**WHAT TO PRODUCE**
From the first line through the last, transcribe the listing word for word.

**SOURCE INFORMATION**
------------------------------

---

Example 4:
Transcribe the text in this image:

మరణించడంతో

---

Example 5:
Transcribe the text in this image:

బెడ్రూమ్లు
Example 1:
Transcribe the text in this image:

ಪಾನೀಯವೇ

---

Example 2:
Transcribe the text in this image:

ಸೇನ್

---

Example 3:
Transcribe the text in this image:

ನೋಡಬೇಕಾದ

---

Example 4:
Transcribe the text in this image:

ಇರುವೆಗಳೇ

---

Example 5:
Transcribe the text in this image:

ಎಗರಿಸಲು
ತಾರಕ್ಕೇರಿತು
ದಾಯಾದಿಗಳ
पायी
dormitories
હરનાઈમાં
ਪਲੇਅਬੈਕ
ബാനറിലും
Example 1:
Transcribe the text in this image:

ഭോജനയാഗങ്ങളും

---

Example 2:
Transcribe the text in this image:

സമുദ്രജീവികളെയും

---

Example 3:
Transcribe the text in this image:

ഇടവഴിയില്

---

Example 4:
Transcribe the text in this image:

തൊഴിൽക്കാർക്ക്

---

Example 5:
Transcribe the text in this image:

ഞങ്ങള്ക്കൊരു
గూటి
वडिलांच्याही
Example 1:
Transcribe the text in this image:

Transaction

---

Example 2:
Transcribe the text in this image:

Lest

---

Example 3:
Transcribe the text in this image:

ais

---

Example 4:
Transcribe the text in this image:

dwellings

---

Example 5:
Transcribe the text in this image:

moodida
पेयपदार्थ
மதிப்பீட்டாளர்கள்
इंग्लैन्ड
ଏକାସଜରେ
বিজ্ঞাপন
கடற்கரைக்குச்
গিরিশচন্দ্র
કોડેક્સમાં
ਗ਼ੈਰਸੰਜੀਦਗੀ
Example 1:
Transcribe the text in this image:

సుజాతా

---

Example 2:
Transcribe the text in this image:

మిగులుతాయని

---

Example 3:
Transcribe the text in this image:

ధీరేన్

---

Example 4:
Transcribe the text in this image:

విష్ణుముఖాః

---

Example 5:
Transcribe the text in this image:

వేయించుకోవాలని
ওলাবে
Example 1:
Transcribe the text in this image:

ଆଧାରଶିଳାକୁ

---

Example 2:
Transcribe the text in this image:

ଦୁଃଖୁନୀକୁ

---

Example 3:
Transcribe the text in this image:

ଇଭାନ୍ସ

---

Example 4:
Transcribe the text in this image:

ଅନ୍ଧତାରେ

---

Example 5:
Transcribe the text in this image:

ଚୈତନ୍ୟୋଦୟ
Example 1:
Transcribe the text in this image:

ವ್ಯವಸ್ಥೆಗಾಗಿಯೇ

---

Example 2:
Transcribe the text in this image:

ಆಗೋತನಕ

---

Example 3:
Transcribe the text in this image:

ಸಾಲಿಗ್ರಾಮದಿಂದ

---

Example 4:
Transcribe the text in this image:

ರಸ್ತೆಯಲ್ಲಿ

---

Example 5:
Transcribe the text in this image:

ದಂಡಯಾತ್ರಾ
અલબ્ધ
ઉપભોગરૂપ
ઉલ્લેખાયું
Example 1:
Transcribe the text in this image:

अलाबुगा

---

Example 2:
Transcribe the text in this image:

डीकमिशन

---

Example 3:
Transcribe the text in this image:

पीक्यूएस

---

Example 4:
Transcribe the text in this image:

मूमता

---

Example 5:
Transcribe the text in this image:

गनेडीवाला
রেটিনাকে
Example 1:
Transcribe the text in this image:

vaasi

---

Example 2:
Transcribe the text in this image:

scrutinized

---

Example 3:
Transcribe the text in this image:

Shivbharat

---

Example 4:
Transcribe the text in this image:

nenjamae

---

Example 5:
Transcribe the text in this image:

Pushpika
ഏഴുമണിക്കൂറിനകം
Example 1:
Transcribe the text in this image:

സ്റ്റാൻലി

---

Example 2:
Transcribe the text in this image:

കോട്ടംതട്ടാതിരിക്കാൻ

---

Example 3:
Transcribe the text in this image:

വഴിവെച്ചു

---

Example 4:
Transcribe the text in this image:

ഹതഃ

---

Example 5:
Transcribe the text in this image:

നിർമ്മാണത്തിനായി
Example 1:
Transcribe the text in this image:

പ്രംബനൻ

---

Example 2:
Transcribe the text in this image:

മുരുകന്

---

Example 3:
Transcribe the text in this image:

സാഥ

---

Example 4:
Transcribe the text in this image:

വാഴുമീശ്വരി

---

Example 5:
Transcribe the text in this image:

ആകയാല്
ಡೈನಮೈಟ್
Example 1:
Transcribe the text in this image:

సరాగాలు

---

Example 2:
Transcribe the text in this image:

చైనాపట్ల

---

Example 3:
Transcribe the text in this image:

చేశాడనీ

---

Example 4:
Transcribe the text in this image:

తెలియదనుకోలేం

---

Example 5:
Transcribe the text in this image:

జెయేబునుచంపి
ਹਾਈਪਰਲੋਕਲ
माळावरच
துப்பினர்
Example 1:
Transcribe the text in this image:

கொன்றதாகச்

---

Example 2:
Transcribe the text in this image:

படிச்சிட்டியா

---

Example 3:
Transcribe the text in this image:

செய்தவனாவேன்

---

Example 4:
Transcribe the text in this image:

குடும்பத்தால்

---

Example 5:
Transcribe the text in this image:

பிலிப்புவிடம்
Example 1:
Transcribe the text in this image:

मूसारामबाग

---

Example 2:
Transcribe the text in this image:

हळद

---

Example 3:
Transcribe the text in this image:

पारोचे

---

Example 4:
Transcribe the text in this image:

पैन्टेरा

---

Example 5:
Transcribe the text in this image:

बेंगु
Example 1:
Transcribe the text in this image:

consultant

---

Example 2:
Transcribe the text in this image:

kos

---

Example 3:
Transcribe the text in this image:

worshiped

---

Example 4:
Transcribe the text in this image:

------------------------------

**EXERCISE RESULT**
---

Example 4:
Transcribe the text in this image:

మరణించడంతో

---

Example 5:
Transcribe the text in this image:

బెడ్రూమ్లు
Example 1:
Transcribe the text in this image:

ಪಾನೀಯವೇ

---

Example 2:
Transcribe the text in this image:

ಸೇನ್

---

Example 3:
Transcribe the text in this image:

ನೋಡಬೇಕಾದ

---

Example 4:
Transcribe the text in this image:

ಇರುವೆಗಳೇ

---

Example 5:
Transcribe the text in this image:

ಎಗರಿಸಲು
ತಾರಕ್ಕೇರಿತು
ದಾಯಾದಿಗಳ
पायी
dormitories
હરનાઈમાં
ਪਲੇਅਬੈਕ
ബാനറിലും
Example 1:
Transcribe the text in this image:

ഭോജനയാഗങ്ങളും

---

Example 2:
Transcribe the text in this image:

സമുദ്രജീവികളെയും

---

Example 3:
Transcribe the text in this image:

ഇടവഴിയില്

---

Example 4:
Transcribe the text in this image:

തൊഴിൽക്കാർക്ക്

---

Example 5:
Transcribe the text in this image:

ഞങ്ങള്ക്കൊരു
గూటి
वडिलांच्याही
Example 1:
Transcribe the text in this image:

Transaction

---

Example 2:
Transcribe the text in this image:

Lest

---

Example 3:
Transcribe the text in this image:

ais

---

Example 4:
Transcribe the text in this image:

dwellings

---

Example 5:
Transcribe the text in this image:

moodida
पेयपदार्थ
மதிப்பீட்டாளர்கள்
इंग्लैन्ड
ଏକାସଜରେ
বিজ্ঞাপন
கடற்கரைக்குச்
গিরিশচন্দ্র
કોડેક્સમાં
ਗ਼ੈਰਸੰਜੀਦਗੀ
Example 1:
Transcribe the text in this image:

సుజాతా

---

Example 2:
Transcribe the text in this image:

మిగులుతాయని

---

Example 3:
Transcribe the text in this image:

ధీరేన్

---

Example 4:
Transcribe the text in this image:

విష్ణుముఖాః

---

Example 5:
Transcribe the text in this image:

వేయించుకోవాలని
ওলাবে
Example 1:
Transcribe the text in this image:

ଆଧାରଶିଳାକୁ

---

Example 2:
Transcribe the text in this image:

ଦୁଃଖୁନୀକୁ

---

Example 3:
Transcribe the text in this image:

ଇଭାନ୍ସ

---

Example 4:
Transcribe the text in this image:

ଅନ୍ଧତାରେ

---

Example 5:
Transcribe the text in this image:

ଚୈତନ୍ୟୋଦୟ
Example 1:
Transcribe the text in this image:

ವ್ಯವಸ್ಥೆಗಾಗಿಯೇ

---

Example 2:
Transcribe the text in this image:

ಆಗೋತನಕ

---

Example 3:
Transcribe the text in this image:

ಸಾಲಿಗ್ರಾಮದಿಂದ

---

Example 4:
Transcribe the text in this image:

ರಸ್ತೆಯಲ್ಲಿ

---

Example 5:
Transcribe the text in this image:

ದಂಡಯಾತ್ರಾ
અલબ્ધ
ઉપભોગરૂપ
ઉલ્લેખાયું
Example 1:
Transcribe the text in this image:

अलाबुगा

---

Example 2:
Transcribe the text in this image:

डीकमिशन

---

Example 3:
Transcribe the text in this image:

पीक्यूएस

---

Example 4:
Transcribe the text in this image:

मूमता

---

Example 5:
Transcribe the text in this image:

गनेडीवाला
রেটিনাকে
Example 1:
Transcribe the text in this image:

vaasi

---

Example 2:
Transcribe the text in this image:

scrutinized

---

Example 3:
Transcribe the text in this image:

Shivbharat

---

Example 4:
Transcribe the text in this image:

nenjamae

---

Example 5:
Transcribe the text in this image:

Pushpika
ഏഴുമണിക്കൂറിനകം
Example 1:
Transcribe the text in this image:

സ്റ്റാൻലി

---

Example 2:
Transcribe the text in this image:

കോട്ടംതട്ടാതിരിക്കാൻ

---

Example 3:
Transcribe the text in this image:

വഴിവെച്ചു

---

Example 4:
Transcribe the text in this image:

ഹതഃ

---

Example 5:
Transcribe the text in this image:

നിർമ്മാണത്തിനായി
Example 1:
Transcribe the text in this image:

പ്രംബനൻ

---

Example 2:
Transcribe the text in this image:

മുരുകന്

---

Example 3:
Transcribe the text in this image:

സാഥ

---

Example 4:
Transcribe the text in this image:

വാഴുമീശ്വരി

---

Example 5:
Transcribe the text in this image:

ആകയാല്
ಡೈನಮೈಟ್
Example 1:
Transcribe the text in this image:

సరాగాలు

---

Example 2:
Transcribe the text in this image:

చైనాపట్ల

---

Example 3:
Transcribe the text in this image:

చేశాడనీ

---

Example 4:
Transcribe the text in this image:

తెలియదనుకోలేం

---

Example 5:
Transcribe the text in this image:

జెయేబునుచంపి
ਹਾਈਪਰਲੋਕਲ
माळावरच
துப்பினர்
Example 1:
Transcribe the text in this image:

கொன்றதாகச்

---

Example 2:
Transcribe the text in this image:

படிச்சிட்டியா

---

Example 3:
Transcribe the text in this image:

செய்தவனாவேன்

---

Example 4:
Transcribe the text in this image:

குடும்பத்தால்

---

Example 5:
Transcribe the text in this image:

பிலிப்புவிடம்
Example 1:
Transcribe the text in this image:

मूसारामबाग

---

Example 2:
Transcribe the text in this image:

हळद

---

Example 3:
Transcribe the text in this image:

पारोचे

---

Example 4:
Transcribe the text in this image:

पैन्टेरा

---

Example 5:
Transcribe the text in this image:

बेंगु
Example 1:
Transcribe the text in this image:

consultant

---

Example 2:
Transcribe the text in this image:

kos

---

Example 3:
Transcribe the text in this image:

worshiped

---

Example 4:
Transcribe the text in this image:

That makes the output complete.